Failure to Understand Sound Economics Paralyzing Economy

Flawed economic reasoning and mythical economic fallacies, whose origins and repudiation can be traced back centuries—have nonetheless regained intellectual prominence in recent years.  An eminent agriculture secretary declares that food stamps are a prodigious economic stimulus, the Center for American Progress postulates that minimum wage laws, wait for it, create jobs, and in a possibly clandestine attempt to shame the Nobel prize in economics—NY Times columnist Paul Kurgan posits that we need a pretend alien invasion to jump start the economy.  When will this long national nightmare end?

This long train of economic abuses will charge ahead as President Obama plans to address the nation on a comprehensive “jobs” plan, which, based on previous speeches and various reports, will consist of new infrastructure spending, tax credits and direct assistance to state and local governments.  The plan will reportedly cost the Chinese, excuse me the American taxpayers more than $300 billion.

To begin to unravel the newly minted fallacies inherent in Obama’s new plan, one may simply look at the $300 billion cost.  Who pays this $300 billion?  Ben Bernanke’s printing press?  Fed pump priming invariably leads to some inflation and the new taxes necessary to pay for make-work schemes will destroy other jobs in other industries not saved or created by the president’s magic wand.  Excessive government borrowing will only continue to crowd out productive investments by the private economy.  At best, the public spending schemes divert jobs into politically self-serving and chosen industries.

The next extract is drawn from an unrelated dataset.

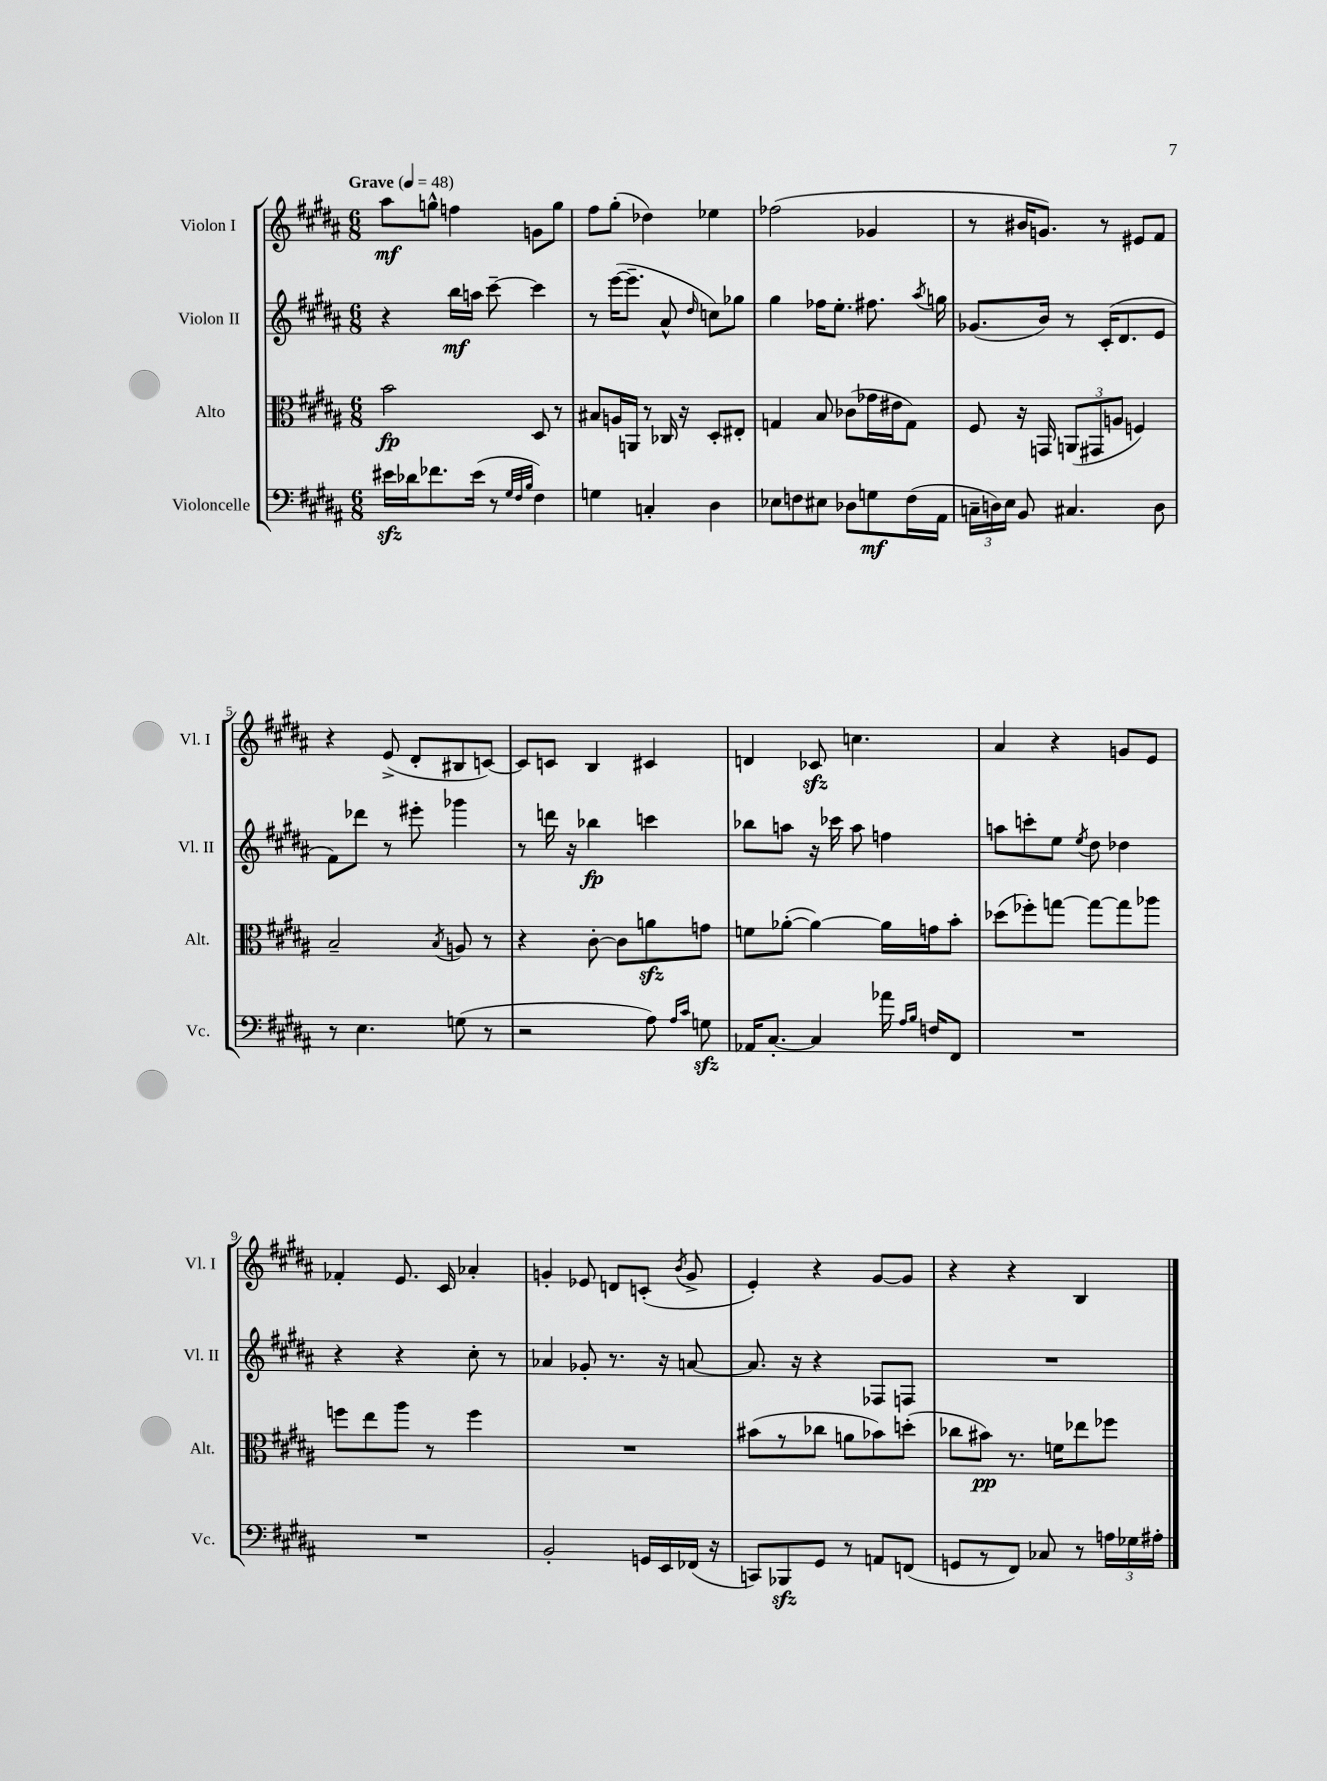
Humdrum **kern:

Appeals to infrastructure spending have long been a staple in the rhetorical arsenal of politicians.  What could be better than a benevolent and ambitious politician serving the greater interests of the community than by building roads, bridges or schools?  Unfortunately, politicians are lousy investors (see “green jobs”) and those promised shovel-ready jobs aren’t as “shovel-ready as they expected.”  Conversely, the quickest way to unleash productive infrastructure projects would be to eliminate government regulations, such as the archaic Davis Bacon Act (1931) which artificially increases the cost of government-funded projects by mandating the prevailing union wage rate.

The president also proposes a new array of tax credits and dares Republicans to oppose him.  Politically he may be correct, but these short term tax credits have been proved ineffective in spurring job creation because employers hire individuals for at least 5 to 10 year intervals, not based on a one year advantage. The original Obama “stimulus” package included tremendous infusions of federal funds to prop up state and local government budgets and jobs.  It seems the president calls for more of the same transfers from the federal to state level, which is tantamount to Uncle Sam paying off his Visa card with his American Express.  Surely this idea is meant to prevent the highly visible effects of state and local government job losses, but these jobs are inevitably unsustainable and are draining valued resources from the private sector.

The superior ability of free markets to generate wealth stems from the fact that it allows individuals to pursue their separate interests, while effectively using widely dispersed knowledge—through the impersonal forces and discipline of prices, profits and losses.  The appeal of Keynesian economics is that it refutes many of these sound economic principles and allows for greater decision making on the part of politicians.  Only when we stop practicing Keynesian witchcraft will we awake from this economic nightmare.